Use script ``poly1.py`` to check how much time it takes to evaluate the next polynomial:
y = .25*x**3 + .75*x**2 - 1.5*x - 2
with x in the range [-1, 1], and with 10 millions points.
The expression below:
y = ((.25*x + .75)*x - 1.5)*x - 2
represents the same polynomial than the original one, but with some interesting side-effects in efficiency. Repeat the computation for numpy and numexpr and draw your own conclusions.
The C program ``poly.c`` does the same computation than above, but in pure C. Compile it like this:
gcc -O3 -o poly poly.c -lm
and execute it.
Be sure that you are on a multi-processor machine and repeat the last computation in poly1.py but increasing the number of threads one by one (change the number in the ``for nt in range(1):`` loop).

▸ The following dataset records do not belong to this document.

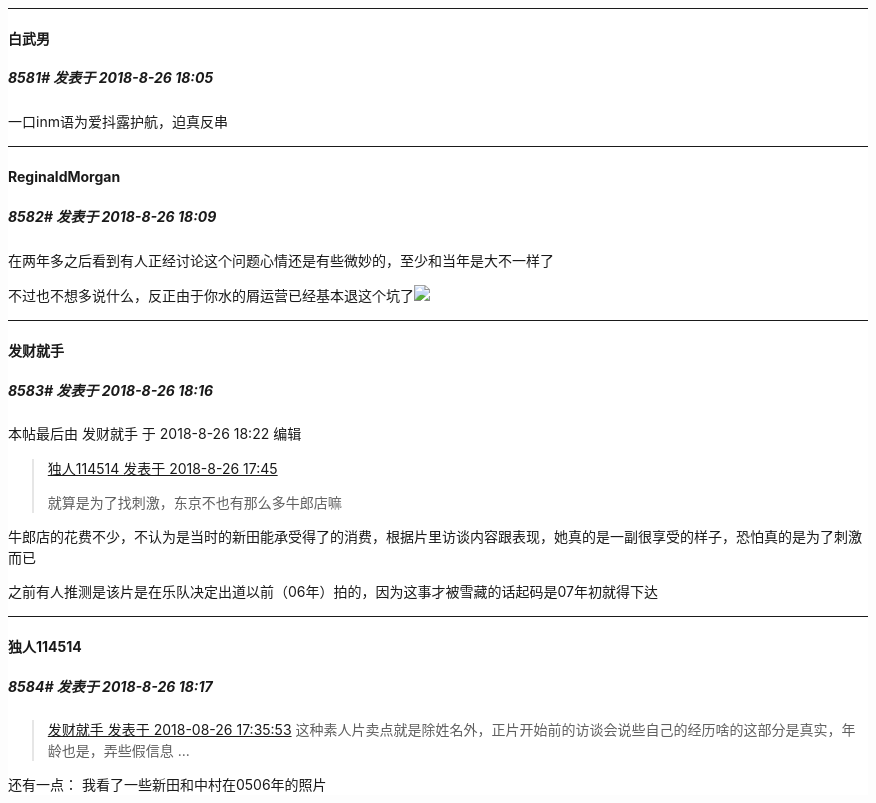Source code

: 

-----

####  白武男  
##### 8581#       发表于 2018-8-26 18:05




一口inm语为爱抖露护航，迫真反串







-----

####  ReginaldMorgan  
##### 8582#       发表于 2018-8-26 18:09




在两年多之后看到有人正经讨论这个问题心情还是有些微妙的，至少和当年是大不一样了

不过也不想多说什么，反正由于你水的屑运营已经基本退这个坑了<img src="https://static.saraba1st.com/image/smiley/face2017/002.png" referrerpolicy="no-referrer">







-----

####  发财就手  
##### 8583#       发表于 2018-8-26 18:16



 本帖最后由 发财就手 于 2018-8-26 18:22 编辑 
<blockquote><a href="httphttps://bbs.saraba1st.com/2b/forum.php?mod=redirect&amp;goto=findpost&amp;pid=40768371&amp;ptid=1247722" target="_blank">独人114514 发表于 2018-8-26 17:45</a>

就算是为了找刺激，东京不也有那么多牛郎店嘛</blockquote>
牛郎店的花费不少，不认为是当时的新田能承受得了的消费，根据片里访谈内容跟表现，她真的是一副很享受的样子，恐怕真的是为了刺激而已


之前有人推测是该片是在乐队决定出道以前（06年）拍的，因为这事才被雪藏的话起码是07年初就得下达







-----

####  独人114514  
##### 8584#       发表于 2018-8-26 18:17



<blockquote><a href="httphttps://bbs.saraba1st.com/2b/forum.php?mod=redirect&amp;goto=findpost&amp;pid=40768274&amp;ptid=1247722" target="_blank">发财就手 发表于 2018-08-26 17:35:53</a>
这种素人片卖点就是除姓名外，正片开始前的访谈会说些自己的经历啥的这部分是真实，年龄也是，弄些假信息 ...</blockquote>还有一点：
我看了一些新田和中村在0506年的照片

With the same multi-processor, recompile the above poly.c, but with OpenMP support:
gcc -O3 -o poly poly.c -lm -fopenmp # notice the new -fopenmp flag!
and execute it for several numbers of threads:
OMP_NUM_THREADS=desired_number_of_threads ./poly
Compare its performance with the parallel numexpr.

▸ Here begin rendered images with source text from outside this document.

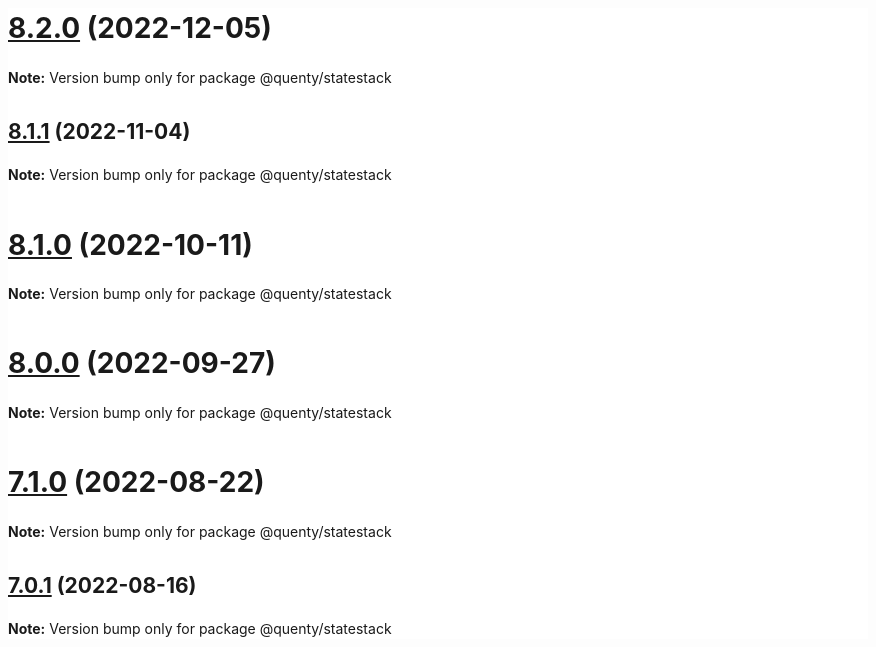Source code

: 
# [8.2.0](https://github.com/Quenty/NevermoreEngine/compare/@quenty/statestack@8.1.1...@quenty/statestack@8.2.0) (2022-12-05)

**Note:** Version bump only for package @quenty/statestack





## [8.1.1](https://github.com/Quenty/NevermoreEngine/compare/@quenty/statestack@8.1.0...@quenty/statestack@8.1.1) (2022-11-04)

**Note:** Version bump only for package @quenty/statestack





# [8.1.0](https://github.com/Quenty/NevermoreEngine/compare/@quenty/statestack@8.0.0...@quenty/statestack@8.1.0) (2022-10-11)

**Note:** Version bump only for package @quenty/statestack





# [8.0.0](https://github.com/Quenty/NevermoreEngine/compare/@quenty/statestack@7.1.0...@quenty/statestack@8.0.0) (2022-09-27)

**Note:** Version bump only for package @quenty/statestack





# [7.1.0](https://github.com/Quenty/NevermoreEngine/compare/@quenty/statestack@7.0.1...@quenty/statestack@7.1.0) (2022-08-22)

**Note:** Version bump only for package @quenty/statestack





## [7.0.1](https://github.com/Quenty/NevermoreEngine/compare/@quenty/statestack@7.0.0...@quenty/statestack@7.0.1) (2022-08-16)

**Note:** Version bump only for package @quenty/statestack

With the previous examples, compute the expression:
y = x
That is, do a simple copy of the `x` vector. What's the performance that you are seeing? How does it evolve when using different threads?
Look into the sources of carray-eval.py and run it. For the first expression evaluation, i.e.:
((.25*x + .75)*x - 1.5)*x - 2
Repeat your reasoning with the second expression:
((.25*x + .75)*x - 1.5)*x - 2 < 0
Look into the sources of 'carray-ctable.py' script and run it.
Enter the ipython console and generate the big `t` ctable (just copy and paste the appropriate statements from the previous 'carray-ctable.py').
ca.set_nthreads(your_number_of_threads)